> _Tasks to carry out_
(1) In the page on recovering and deleting /tmp files, rewrite the paragraph beginning "Sometimes you may want to use a compute node’s local storage" as a short bulleted list that keeps its main facts.
(2) List every #SBATCH directive line that appears in the page on recovering and deleting /tmp files.
(3) According to the page on recovering and deleting /tmp files, why does the cleanup function use the CLEANUP variable?

──────── Passage provided

Recover and Delete /tmp
Files
Overview
Sometimes you may want to use a compute node’s local storage, accessed as /tmp
, as scratch space for your workflows. However, what happens if your job runs over its allocated walltime and is killed? In this case, you may not be able to retrieve your files before your job ends. This is not ideal for you since you may lose important data, and it’s not ideal for the system since large unclaimed files may lead to nodes being taken offline for manual cleanup.
One solution might be to request a signal from SLURM n
seconds before the job’s walltime is reached. This can be used to trigger a trap
cleanup function that will recover your files to your account while removing them from the scratch space before the job terminates.
Submission Script
Below is an example submission script that uses the trap method to recover the file it generates before the job is killed.
First, we request that a signal, USR1
, is sent n
seconds before the job reaches its walltime (additional SLURM documentation on SBATCH directives can be found here: https://slurm.schedmd.com/sbatch.html)
#SBATCH --signal=B:USR1@n
In this case, we’ll request four minutes of runtime and we’ll specify we want our signal sent 30 seconds before that time is reached using:
#SBATCH --time=00:04:00
# asks SLURM to send the USR1 signal 30 seconds before end of the time limit
#SBATCH --signal=B:USR1@30
Next, we’ll define a trap
function called cleanup
used to retrieve and remove our files from scratch. Since we want to retrieve our files either when we get the USR1
signal or when we get the EXIT
signal, we’ll define a variable to determine if we’ve already gone through the cleanup process before so we don’t execute it multiple times. Specifically, if a script is told to clean up after receiving the USR1 signal, then exits with the EXIT signal, we don’t want to rerun our cleanup. We’ll use CLEANUP
to catch this in the following function:
cleanup()
{
if [ -z "$CLEANUP" ] ; then
export CLEANUP=true
echo "function 'cleanup' called at $(date)"; echo
echo "Moving $TMP_PATH/$FILENAME to $SAVE_PATH"
check_filepath $SAVE_PATH
[ $? -eq 1 ] && echo "Save filepath doesn't exit. Creating" && mkdir -p $SAVE_PATH
check_filepath $SAVE_PATH
cp $TMP_PATH/$FILENAME $SAVE_PATH/$FILENAME; echo
echo "Deleting $TMP_PATH"
rm -rf $TMP_PATH ; echo
echo "Checking"
check_filepath $TMP_PATH
exit
else
echo "'cleanup' already performed. Exiting"
fi
}
Using trap 'cleanup' USR1 EXIT
will tell our script to execute the cleanup if it receives either the USR1
or EXIT
signal.

────────────────
──────── Source material

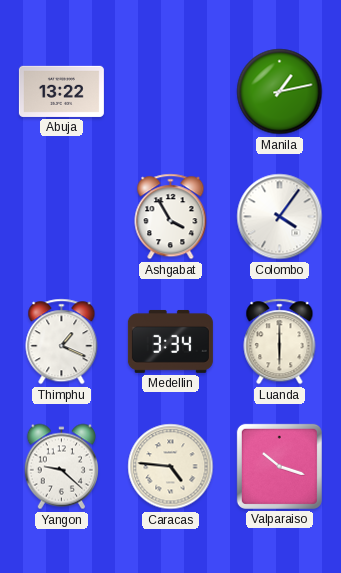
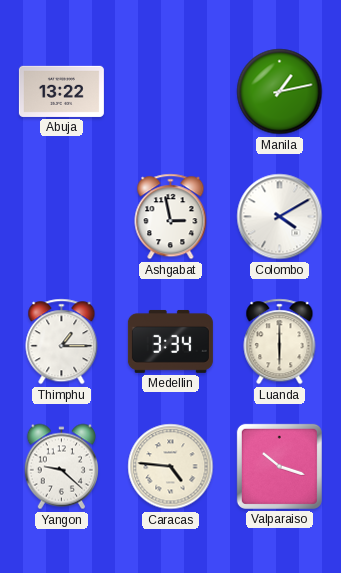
Ashgabat: 3:55 -> 2:58
Colombo: 4:06 -> 4:10
Thimphu: 1:19 -> 1:15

────────────────

> _The answers_
(1)
- A compute node's local storage, accessed as /tmp, can serve as scratch space for workflows.
- If a job runs past its allocated walltime, it is killed, and you may not be able to retrieve your files before it ends.
- This risks losing important data.
- Large unclaimed files can also cause nodes to be taken offline for manual cleanup.

(2)
- #SBATCH --signal=B:USR1@n
- #SBATCH --time=00:04:00
- #SBATCH --signal=B:USR1@30

(3) The function is triggered by either the USR1 signal or the EXIT signal. The CLEANUP variable records whether cleanup has already run. This way, if the script cleans up after receiving USR1 and then exits with EXIT, the cleanup is not executed a second time.